Im Jahr 1139 wird der Dinghof in Istein erstmals dem Basler Fürstbischof Ortlieb und dem Hochstift von Papst als Eigentum bestätigt und gelangte in der Folgezeit als Pfründe an die Domprobstei. Der Röttler Vogt war noch bis ins 16. Jh. für die hohe Gerichtsbarkeit in Istein zuständig. Das Isteiner Dorfwappen zeigt heute noch unter einem Kreuz den Anker, das Zeichen des Basler Dompropstes, der vom 13. bis 18. Jahrhundert als Herr des Dinghofs – heute Schlossgut Istein – zusammen mit dem bischöflichen Schirmherrn das Geschick der beiden Dörfer am Klotz bestimmte.

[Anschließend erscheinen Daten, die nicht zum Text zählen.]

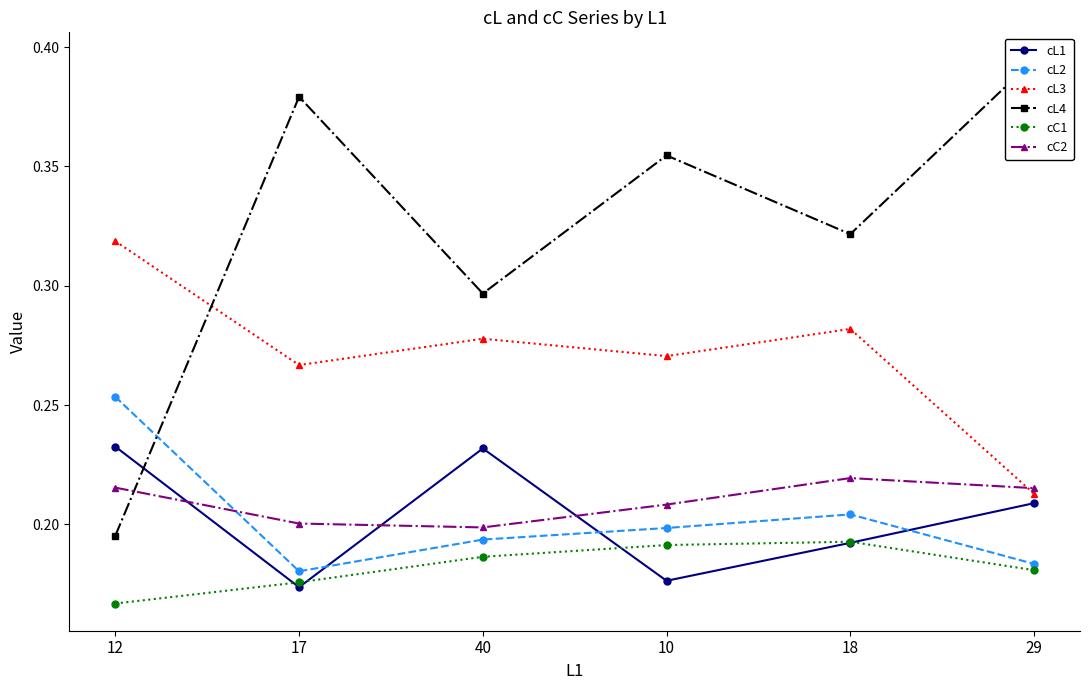

How many interior local peaks does the cC2 series have?

1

Die ursprünglich bis in das heutige Elsass hinerreichende Gemarkung Isteins wurde durch die Neuorganisation der Grenzen in Europa durch Napoleon um das Jahr 1800 stark verkleinert. im 19. Jahrhundert wurde die Umgebung von Istein militärische gesichert, große Höhlen, Bunker und Munitionslager wurden in den Felsen getrieben. Bereits nach dem Ersten Weltkrieg wurde die Befestigungsanlage auf dem Isteiner Klotz geschleift. Im Rahmen des Westwall-Baues zwischen 1936 und 1942 baute man das gesamte Klotzenmassiv als Verteidigungsanlage erneut aus. Daher stand beim vorrücken allierte Truppen das kleine Dorf in den Kriegsjahren 1944 und 1945 unter starkem Beschuss.
Den Sprengungen nach dem Zweiten Weltkrieg fiel zwischen 1947 und 1953 nicht nur die gesamte Bunkeranlage, sondern auch die Reste einer mittelalterlichen Burg sowie die St. Veits-Kapelle an der Klotzenwand zum Opfer. Sie wurde 1988 wieder aufgebaut. Der alte Ortskern von Istein steht heute unter Denkmalschutz.